Last week Thursday I took my time waking up. Sunshine flooded my room at 5am, requiring me to wrap my head in a grey bandana so I could continue my recovery from two long days of travel on public transportation. I later arrived to my office to be briefed on all that had happened the past week and a half in my absence, and wasted no time working to get back on track. It was lunch time when I realized it was Thanksgiving, and all I had planned to eat the rest of the day were grilled tuna sandwiches. At 3pm my hunger got the best of me and I opted for a noodle dish at a local catering place which claims to be “Chinese” food. Needless to say, I wasn’t hungry the rest of the night. And that was the Thanksgiving that will go down in history as the least amount of food I’ll have ever consumed for that holiday in my entire life.
I got to Skype with my family back home until the internet cafe closed. With the seven hour time difference life winded down in Lesotho while families were just starting to gather for turkey in the U.S. Strangely, I felt no connection to the holiday. No obligation to recreate it, and no necessity to be with anyone in particular. There was no excitement like when I used to envision sitting before a pumpkin pie; no feeling of exclusion like I was missing out. I accepted what life is – I’m here, you’re there. Perhaps the difference is that a year ago, I lamented about missing the holidays with friends and family. Life in Lesotho was still too new to embrace all of the new changes I was going through. But now I am completely happy and content with where I am and the life I live here.
November was a “breakthrough” month. I hate to admit it, but from around May to October I was in a slump. It was the mid-point of my service and no matter what I did I felt like I was going to remain miserably emotional until I left. Starting November 1st I had plans to travel and see friends every weekend, and just finished my touring last Wednesday, when I arrived back from Mozambique.

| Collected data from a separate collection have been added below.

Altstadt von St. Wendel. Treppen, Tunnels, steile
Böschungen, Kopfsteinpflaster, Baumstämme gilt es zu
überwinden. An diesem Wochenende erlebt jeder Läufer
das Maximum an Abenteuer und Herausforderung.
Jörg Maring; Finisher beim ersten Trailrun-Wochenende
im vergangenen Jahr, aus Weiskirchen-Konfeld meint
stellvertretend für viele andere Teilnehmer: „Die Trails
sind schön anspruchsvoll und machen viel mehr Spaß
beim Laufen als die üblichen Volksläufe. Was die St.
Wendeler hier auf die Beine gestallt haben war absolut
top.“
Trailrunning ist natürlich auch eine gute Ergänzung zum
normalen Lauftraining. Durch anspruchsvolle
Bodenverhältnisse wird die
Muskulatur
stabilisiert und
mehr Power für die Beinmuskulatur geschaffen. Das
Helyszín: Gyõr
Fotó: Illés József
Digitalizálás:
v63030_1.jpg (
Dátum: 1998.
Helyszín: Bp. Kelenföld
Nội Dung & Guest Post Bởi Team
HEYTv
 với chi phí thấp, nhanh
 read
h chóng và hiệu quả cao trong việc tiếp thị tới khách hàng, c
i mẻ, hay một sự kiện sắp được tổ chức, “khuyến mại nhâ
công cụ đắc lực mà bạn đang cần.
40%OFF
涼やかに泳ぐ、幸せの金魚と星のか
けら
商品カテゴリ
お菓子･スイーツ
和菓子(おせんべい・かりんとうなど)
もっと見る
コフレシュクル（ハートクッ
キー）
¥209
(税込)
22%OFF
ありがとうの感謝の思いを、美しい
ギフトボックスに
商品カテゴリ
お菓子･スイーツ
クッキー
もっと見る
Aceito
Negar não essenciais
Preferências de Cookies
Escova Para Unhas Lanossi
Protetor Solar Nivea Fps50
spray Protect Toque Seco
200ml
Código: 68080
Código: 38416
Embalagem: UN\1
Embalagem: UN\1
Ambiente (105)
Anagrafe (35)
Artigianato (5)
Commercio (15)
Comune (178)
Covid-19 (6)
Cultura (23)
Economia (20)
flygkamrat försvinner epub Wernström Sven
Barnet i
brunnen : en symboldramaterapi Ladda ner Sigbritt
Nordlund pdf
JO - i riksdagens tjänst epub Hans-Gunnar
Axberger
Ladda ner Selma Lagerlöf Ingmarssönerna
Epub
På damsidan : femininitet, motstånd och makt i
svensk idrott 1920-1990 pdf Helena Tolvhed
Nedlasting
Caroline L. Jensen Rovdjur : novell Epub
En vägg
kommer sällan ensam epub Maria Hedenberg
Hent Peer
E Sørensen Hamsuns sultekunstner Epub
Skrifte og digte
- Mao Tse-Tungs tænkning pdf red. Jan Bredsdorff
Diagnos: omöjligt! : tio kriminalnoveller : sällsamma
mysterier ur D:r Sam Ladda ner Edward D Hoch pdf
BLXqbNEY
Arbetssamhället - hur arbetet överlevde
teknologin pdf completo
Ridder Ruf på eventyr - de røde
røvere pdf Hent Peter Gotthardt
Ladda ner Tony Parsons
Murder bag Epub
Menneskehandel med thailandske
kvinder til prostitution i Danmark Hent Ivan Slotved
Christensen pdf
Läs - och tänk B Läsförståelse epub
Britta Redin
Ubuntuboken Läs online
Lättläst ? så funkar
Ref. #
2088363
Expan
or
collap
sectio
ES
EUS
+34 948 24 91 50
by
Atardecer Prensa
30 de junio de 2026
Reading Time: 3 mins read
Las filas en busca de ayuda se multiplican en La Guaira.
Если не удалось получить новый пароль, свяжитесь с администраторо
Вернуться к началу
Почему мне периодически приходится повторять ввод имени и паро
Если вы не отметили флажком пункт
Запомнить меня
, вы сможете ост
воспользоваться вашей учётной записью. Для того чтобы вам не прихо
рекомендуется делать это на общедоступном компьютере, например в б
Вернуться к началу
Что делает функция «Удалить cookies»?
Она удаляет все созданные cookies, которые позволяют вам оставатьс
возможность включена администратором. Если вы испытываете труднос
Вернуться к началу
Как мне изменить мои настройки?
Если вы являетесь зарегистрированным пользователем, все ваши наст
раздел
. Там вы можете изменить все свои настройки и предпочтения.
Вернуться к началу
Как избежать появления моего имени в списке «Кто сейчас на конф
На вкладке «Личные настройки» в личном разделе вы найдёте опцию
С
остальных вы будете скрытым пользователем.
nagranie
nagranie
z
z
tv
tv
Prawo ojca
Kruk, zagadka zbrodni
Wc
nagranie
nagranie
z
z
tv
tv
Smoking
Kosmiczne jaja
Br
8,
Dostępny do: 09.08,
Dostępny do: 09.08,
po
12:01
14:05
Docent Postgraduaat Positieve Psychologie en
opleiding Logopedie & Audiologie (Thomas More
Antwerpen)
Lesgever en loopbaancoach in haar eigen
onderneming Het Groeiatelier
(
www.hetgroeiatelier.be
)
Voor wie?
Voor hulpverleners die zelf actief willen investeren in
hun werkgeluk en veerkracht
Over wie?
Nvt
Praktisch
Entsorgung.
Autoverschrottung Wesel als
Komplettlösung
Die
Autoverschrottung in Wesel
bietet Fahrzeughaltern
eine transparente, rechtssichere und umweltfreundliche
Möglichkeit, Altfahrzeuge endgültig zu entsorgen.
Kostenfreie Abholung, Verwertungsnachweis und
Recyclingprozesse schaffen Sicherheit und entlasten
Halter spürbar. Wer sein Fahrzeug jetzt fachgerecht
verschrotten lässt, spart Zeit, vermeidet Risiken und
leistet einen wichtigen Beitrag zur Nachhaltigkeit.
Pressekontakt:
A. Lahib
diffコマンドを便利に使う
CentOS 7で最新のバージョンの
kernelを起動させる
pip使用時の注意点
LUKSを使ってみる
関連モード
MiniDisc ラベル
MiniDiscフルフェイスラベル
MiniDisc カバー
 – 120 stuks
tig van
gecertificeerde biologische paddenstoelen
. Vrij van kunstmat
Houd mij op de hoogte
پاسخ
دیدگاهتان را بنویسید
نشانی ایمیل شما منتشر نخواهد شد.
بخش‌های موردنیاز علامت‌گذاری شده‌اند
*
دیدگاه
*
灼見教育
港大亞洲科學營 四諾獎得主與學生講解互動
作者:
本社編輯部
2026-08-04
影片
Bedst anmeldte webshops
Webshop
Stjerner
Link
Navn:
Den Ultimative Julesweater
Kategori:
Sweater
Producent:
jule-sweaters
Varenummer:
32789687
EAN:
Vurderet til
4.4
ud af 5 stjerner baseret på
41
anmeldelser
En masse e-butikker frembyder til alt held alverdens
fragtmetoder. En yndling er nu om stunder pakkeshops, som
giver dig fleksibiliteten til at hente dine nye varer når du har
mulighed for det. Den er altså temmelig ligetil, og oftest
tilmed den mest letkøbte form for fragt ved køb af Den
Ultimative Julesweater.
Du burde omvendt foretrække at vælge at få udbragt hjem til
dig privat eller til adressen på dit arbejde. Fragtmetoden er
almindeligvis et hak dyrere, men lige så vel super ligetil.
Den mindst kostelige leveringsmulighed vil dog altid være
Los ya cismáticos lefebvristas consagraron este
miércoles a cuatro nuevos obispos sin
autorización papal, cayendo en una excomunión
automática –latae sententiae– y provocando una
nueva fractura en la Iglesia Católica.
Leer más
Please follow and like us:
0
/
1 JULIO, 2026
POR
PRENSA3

My journey around Lesotho and to Mozambique was the closest to a path of discovery I’ve known. I realized what it looks like to prioritize relationships and revel in their union. I tasted the refreshment of mountain air, saltiness of ocean waves, and delectable freedom of the open road. Most importantly, I felt, for the first time in a year and a half, what it’s like to come back to a house – a family – a community – a country, where life is my life, not my lifein Africa.
That being said, I am very grateful for the people in my life. From my co-workers to my village, from my acquaintances selling tomatoes on the street to the stranger holding a chicken on the taxi, they all make my living here so wonderful. It just took a bit of discovery to truly appreciate everything, the good and the not-so-great.
Since October I have been very busy! Business skills training, hip-hop (more like Beyonce) dancing, an international conference on Drug and Alcohol policy, grant assistance and research, World AIDS Day, and now two weeks of summer camp with youth. I hope to write a post about all of these in a few weeks. I mentioned travelling, so here are some pictures of where I went and what I did. Happy Holidays, enjoy!
Katse Dam, in Thaba-Tseka
PCVs walking to the boat cruise launch at Katse Dam
On the Katse Dam in Thaba-Tseka
A trick-or-treat tree, PCV, chess rook (or chef), minions, fisherman, repairman and photoshop victim gathered for Halloween.
View from my bed on vacation
Guinjata Bay, Mozambique
We ate prawns almost every day in Mozambique. SO. MANY. PRAWNS.
View of Guiquindo Lodge. We has the whole place to ourselves!
First time snorkelers!
Fisherboys looking for luck during low tide
Woman looking for mussels in low tide.
Walking the historic town of Tofo, Mozambique
xX Nthati Xx
Note: The title “Give Tanks” is referring to how Basotho say “Give Thanks”… please read it in that way. It’s kinda fun.